[start]

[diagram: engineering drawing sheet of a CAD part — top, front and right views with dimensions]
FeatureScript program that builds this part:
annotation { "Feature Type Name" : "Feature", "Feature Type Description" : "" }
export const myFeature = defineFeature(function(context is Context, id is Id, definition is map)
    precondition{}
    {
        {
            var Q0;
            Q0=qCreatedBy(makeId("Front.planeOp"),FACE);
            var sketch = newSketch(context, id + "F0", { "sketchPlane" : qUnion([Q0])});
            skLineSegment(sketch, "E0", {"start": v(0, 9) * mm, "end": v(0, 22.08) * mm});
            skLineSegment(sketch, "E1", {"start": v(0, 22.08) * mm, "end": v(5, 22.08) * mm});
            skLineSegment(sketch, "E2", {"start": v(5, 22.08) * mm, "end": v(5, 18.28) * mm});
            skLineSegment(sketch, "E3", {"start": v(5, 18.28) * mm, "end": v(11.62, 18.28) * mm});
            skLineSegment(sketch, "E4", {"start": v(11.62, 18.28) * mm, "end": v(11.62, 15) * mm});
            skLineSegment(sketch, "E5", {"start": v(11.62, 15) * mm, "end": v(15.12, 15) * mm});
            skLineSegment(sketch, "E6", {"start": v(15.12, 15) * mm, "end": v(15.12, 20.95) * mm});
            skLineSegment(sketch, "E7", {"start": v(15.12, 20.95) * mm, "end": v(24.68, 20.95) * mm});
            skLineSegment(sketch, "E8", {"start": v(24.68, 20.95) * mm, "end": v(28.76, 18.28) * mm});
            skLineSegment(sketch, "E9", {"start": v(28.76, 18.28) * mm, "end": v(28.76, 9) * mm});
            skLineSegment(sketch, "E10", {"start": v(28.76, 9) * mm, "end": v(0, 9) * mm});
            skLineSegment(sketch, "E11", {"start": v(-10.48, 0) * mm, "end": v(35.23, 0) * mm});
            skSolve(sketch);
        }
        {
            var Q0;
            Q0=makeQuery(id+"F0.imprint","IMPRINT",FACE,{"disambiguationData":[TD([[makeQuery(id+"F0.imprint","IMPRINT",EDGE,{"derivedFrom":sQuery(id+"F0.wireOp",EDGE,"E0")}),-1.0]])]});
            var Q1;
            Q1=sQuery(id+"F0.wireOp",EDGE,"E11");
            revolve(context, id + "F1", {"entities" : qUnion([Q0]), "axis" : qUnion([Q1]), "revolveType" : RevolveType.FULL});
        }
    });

[end]

• _PROBLEM TO SOLVE_
Rewrite the listing above with each "mm" replaced by "inch". Leave everything else as it is.

• _THE SOLUTION_
[diagram: engineering drawing sheet of a CAD part — top, front and right views with dimensions]
FeatureScript program that builds this part:
annotation { "Feature Type Name" : "Feature", "Feature Type Description" : "" }
export const myFeature = defineFeature(function(context is Context, id is Id, definition is map)
    precondition{}
    {
        {
            var Q0;
            Q0=qCreatedBy(makeId("Front.planeOp"),FACE);
            var sketch = newSketch(context, id + "F0", { "sketchPlane" : qUnion([Q0])});
            skLineSegment(sketch, "E0", {"start": v(0, 9) * inch, "end": v(0, 22.08) * inch});
            skLineSegment(sketch, "E1", {"start": v(0, 22.08) * inch, "end": v(5, 22.08) * inch});
            skLineSegment(sketch, "E2", {"start": v(5, 22.08) * inch, "end": v(5, 18.28) * inch});
            skLineSegment(sketch, "E3", {"start": v(5, 18.28) * inch, "end": v(11.62, 18.28) * inch});
            skLineSegment(sketch, "E4", {"start": v(11.62, 18.28) * inch, "end": v(11.62, 15) * inch});
            skLineSegment(sketch, "E5", {"start": v(11.62, 15) * inch, "end": v(15.12, 15) * inch});
            skLineSegment(sketch, "E6", {"start": v(15.12, 15) * inch, "end": v(15.12, 20.95) * inch});
            skLineSegment(sketch, "E7", {"start": v(15.12, 20.95) * inch, "end": v(24.68, 20.95) * inch});
            skLineSegment(sketch, "E8", {"start": v(24.68, 20.95) * inch, "end": v(28.76, 18.28) * inch});
            skLineSegment(sketch, "E9", {"start": v(28.76, 18.28) * inch, "end": v(28.76, 9) * inch});
            skLineSegment(sketch, "E10", {"start": v(28.76, 9) * inch, "end": v(0, 9) * inch});
            skLineSegment(sketch, "E11", {"start": v(-10.48, 0) * inch, "end": v(35.23, 0) * inch});
            skSolve(sketch);
        }
        {
            var Q0;
            Q0=makeQuery(id+"F0.imprint","IMPRINT",FACE,{"disambiguationData":[TD([[makeQuery(id+"F0.imprint","IMPRINT",EDGE,{"derivedFrom":sQuery(id+"F0.wireOp",EDGE,"E0")}),-1.0]])]});
            var Q1;
            Q1=sQuery(id+"F0.wireOp",EDGE,"E11");
            revolve(context, id + "F1", {"entities" : qUnion([Q0]), "axis" : qUnion([Q1]), "revolveType" : RevolveType.FULL});
        }
    });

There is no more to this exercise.